ANZAC Club opened

Published by The Garland Collection on

To: No. 20907, Gunner F.T. Baker [ Frederick Thomas Baker ], 34th Battery, 9th Field Artillery Brigade, 3rd Australian Division.
Box 47,
Brisbane.
19th July 1916.
“My dear Fred,
“I am very glad to have a letter from you, and to know you are having a good time at sea.
“I wonder where you are now, and what is your destination.
“I am sorry to have missed you when you were in Brisbane for your final leave, and do not quite know whether you are on the same ship as Mr. Edwards [ The Reverend Cecil Howard Edwards ], but I am very pleased to hear you and he are good firm friends now.
“Am glad you have told me of the services on board, and I am quite sure you attend and also appreciate them.
“You will be interested to know we have opened an ANZAC Club for returned soldiers and perhaps some day you will be visiting it. It is in St Luke’s building.

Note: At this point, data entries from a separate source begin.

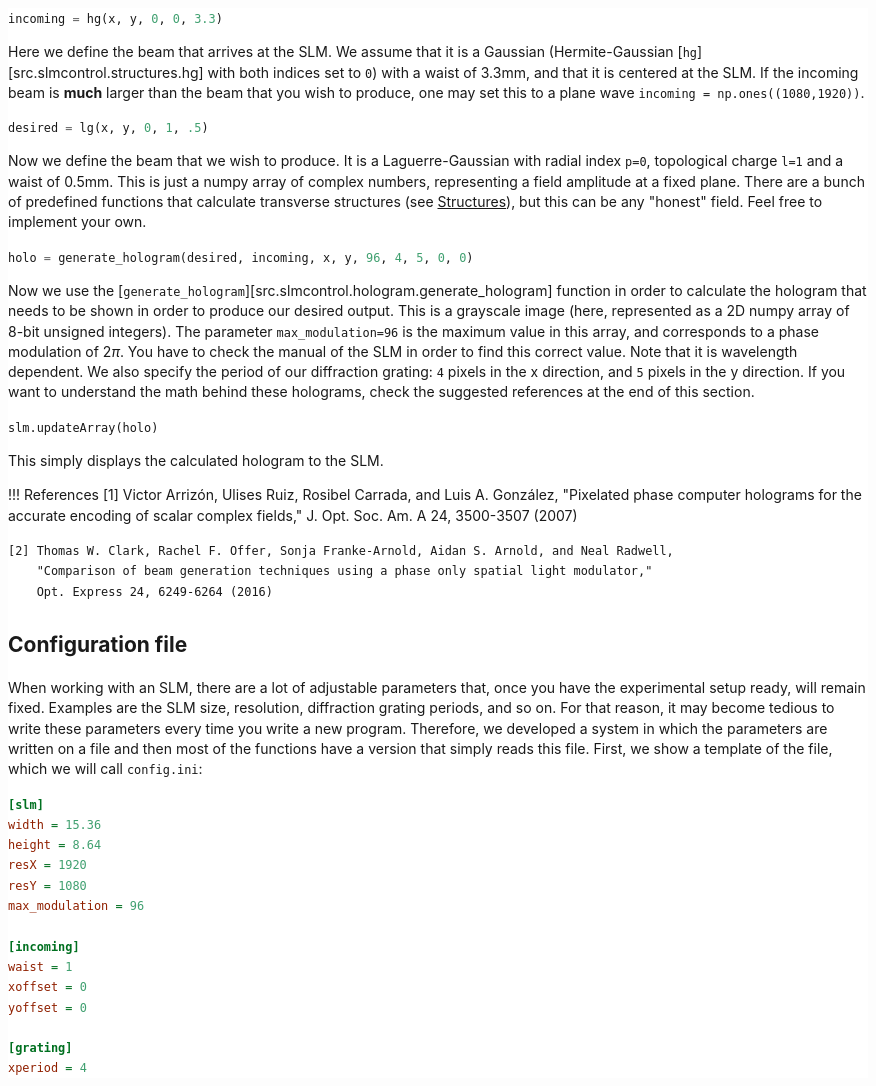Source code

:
 ```py
incoming = hg(x, y, 0, 0, 3.3)
```
Here we define the beam that arrives at the SLM. We assume that it is a Gaussian (Hermite-Gaussian [`hg`][src.slmcontrol.structures.hg] with both indices set to `0`) with a waist of $3.3$mm, and that it is centered at the SLM. If the incoming beam is **much** larger than the beam that you wish to produce, one may set this to a plane wave `incoming = np.ones((1080,1920))`.

```py
desired = lg(x, y, 0, 1, .5)
```
Now we define the beam that we wish to produce. It is a Laguerre-Gaussian with radial index `p=0`, topological charge `l=1` and a waist of $0.5$mm. This is just a numpy array of complex numbers, representing a field amplitude at a fixed plane. There are a bunch of predefined functions that calculate transverse structures (see [Structures](reference.md/#structures)), but this can be any "honest" field. Feel free to implement your own.

```py
holo = generate_hologram(desired, incoming, x, y, 96, 4, 5, 0, 0)
```

Now we use the [`generate_hologram`][src.slmcontrol.hologram.generate_hologram] function in order to calculate the hologram that needs to be shown in order to produce our desired output. This is a grayscale image (here, represented as a 2D numpy array of 8-bit unsigned integers). The parameter `max_modulation=96` is the maximum value in this array, and corresponds to a phase modulation of $2\pi$. You have to check the manual of the SLM in order to find this correct value. Note that it is wavelength dependent. We also specify the period of our diffraction grating: `4` pixels in the x direction, and `5` pixels in the y direction. If you want to understand the math behind these holograms, check the suggested references at the end of this section.

```python
slm.updateArray(holo)
```
This simply displays the calculated hologram to the SLM.

!!! References
    [1] Victor Arrizón, Ulises Ruiz, Rosibel Carrada, and Luis A. González, 
        "Pixelated phase computer holograms for the accurate encoding of scalar complex fields," 
        J. Opt. Soc. Am. A 24, 3500-3507 (2007)

    [2] Thomas W. Clark, Rachel F. Offer, Sonja Franke-Arnold, Aidan S. Arnold, and Neal Radwell, 
        "Comparison of beam generation techniques using a phase only spatial light modulator," 
        Opt. Express 24, 6249-6264 (2016)

## Configuration file

When working with an SLM, there are a lot of adjustable parameters that, once you have the experimental setup ready, will remain fixed. Examples are the SLM size, resolution, diffraction grating periods, and so on. For that reason, it may become tedious to write these parameters every time you write a new program. Therefore, we developed a system in which the parameters are written on a file and then most of the functions have a version that simply reads this file. First, we show a template of the file, which we will call `config.ini`:

```ini
[slm]
width = 15.36
height = 8.64
resX = 1920
resY = 1080
max_modulation = 96

[incoming]
waist = 1
xoffset = 0
yoffset = 0

[grating]
xperiod = 4
```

“We have also built a chapel at the Military Headquarters Hospital as a memorial to Earl Kitchener [ Field Marshal Horatio Herbert Kitchener ].

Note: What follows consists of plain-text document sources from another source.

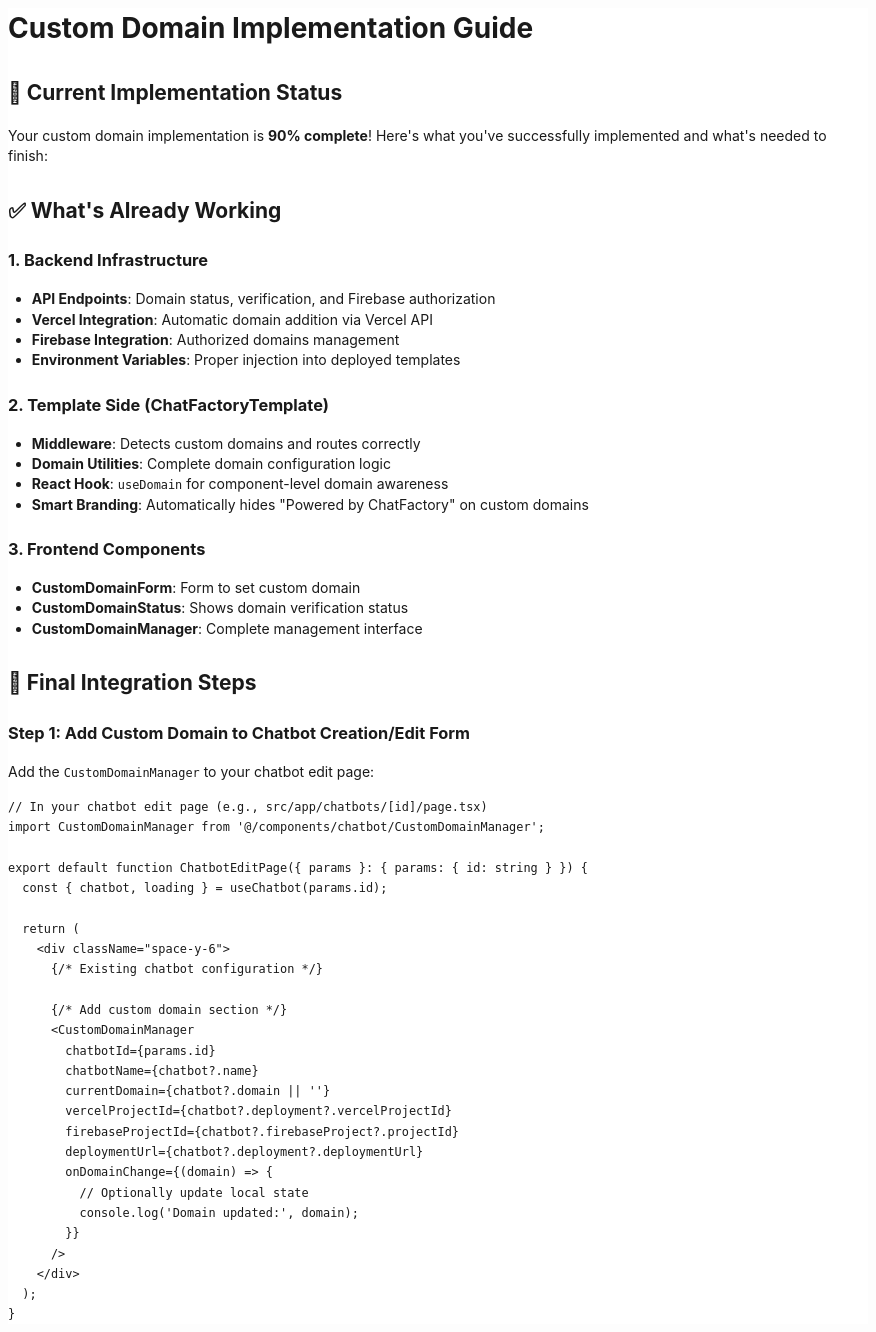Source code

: # Custom Domain Implementation Guide

## 🎯 Current Implementation Status

Your custom domain implementation is **90% complete**! Here's what you've successfully implemented and what's needed to finish:

## ✅ What's Already Working

### 1. Backend Infrastructure
- **API Endpoints**: Domain status, verification, and Firebase authorization
- **Vercel Integration**: Automatic domain addition via Vercel API
- **Firebase Integration**: Authorized domains management
- **Environment Variables**: Proper injection into deployed templates

### 2. Template Side (ChatFactoryTemplate)
- **Middleware**: Detects custom domains and routes correctly
- **Domain Utilities**: Complete domain configuration logic
- **React Hook**: `useDomain` for component-level domain awareness
- **Smart Branding**: Automatically hides "Powered by ChatFactory" on custom domains

### 3. Frontend Components
- **CustomDomainForm**: Form to set custom domain
- **CustomDomainStatus**: Shows domain verification status
- **CustomDomainManager**: Complete management interface

## 🔧 Final Integration Steps

### Step 1: Add Custom Domain to Chatbot Creation/Edit Form

Add the `CustomDomainManager` to your chatbot edit page:

```tsx
// In your chatbot edit page (e.g., src/app/chatbots/[id]/page.tsx)
import CustomDomainManager from '@/components/chatbot/CustomDomainManager';

export default function ChatbotEditPage({ params }: { params: { id: string } }) {
  const { chatbot, loading } = useChatbot(params.id);
  
  return (
    <div className="space-y-6">
      {/* Existing chatbot configuration */}
      
      {/* Add custom domain section */}
      <CustomDomainManager
        chatbotId={params.id}
        chatbotName={chatbot?.name}
        currentDomain={chatbot?.domain || ''}
        vercelProjectId={chatbot?.deployment?.vercelProjectId}
        firebaseProjectId={chatbot?.firebaseProject?.projectId}
        deploymentUrl={chatbot?.deployment?.deploymentUrl}
        onDomainChange={(domain) => {
          // Optionally update local state
          console.log('Domain updated:', domain);
        }}
      />
    </div>
  );
}
```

“We used it for the first time last Sunday, and there were about 40 patients.
“David [ David James Garland ] left for the Front a few days ago. He is attached to the Wireless Squadron and will be leaving Sydney probably very soon.
“He passed his examination as Corporal.
“I hope everything will go well with you, and we wish to see you back here safe and sound.
“Yours sincerely,
[signed] D. Garland [ David John Garland ]
Director, Soldiers’ C.E. Help Society.”

– from The State Library of Queensland collection,
Canon David John Garland Papers, Item No. OM71-51-26.
Gunner Baker was a 19-year-old carpenter when he enlisted in the First AIF at Brisbane on 6 November 1915. On 10 November 1917 his left leg was amputated after he was wounded action in France.
PICTURED ABOVE: The uniforms of the Australian Field Artillery Brigades. This image appeared in the The Queenslander Pictorial” (supplement to “The Queenslander”) of 12 September 1914 (page 26).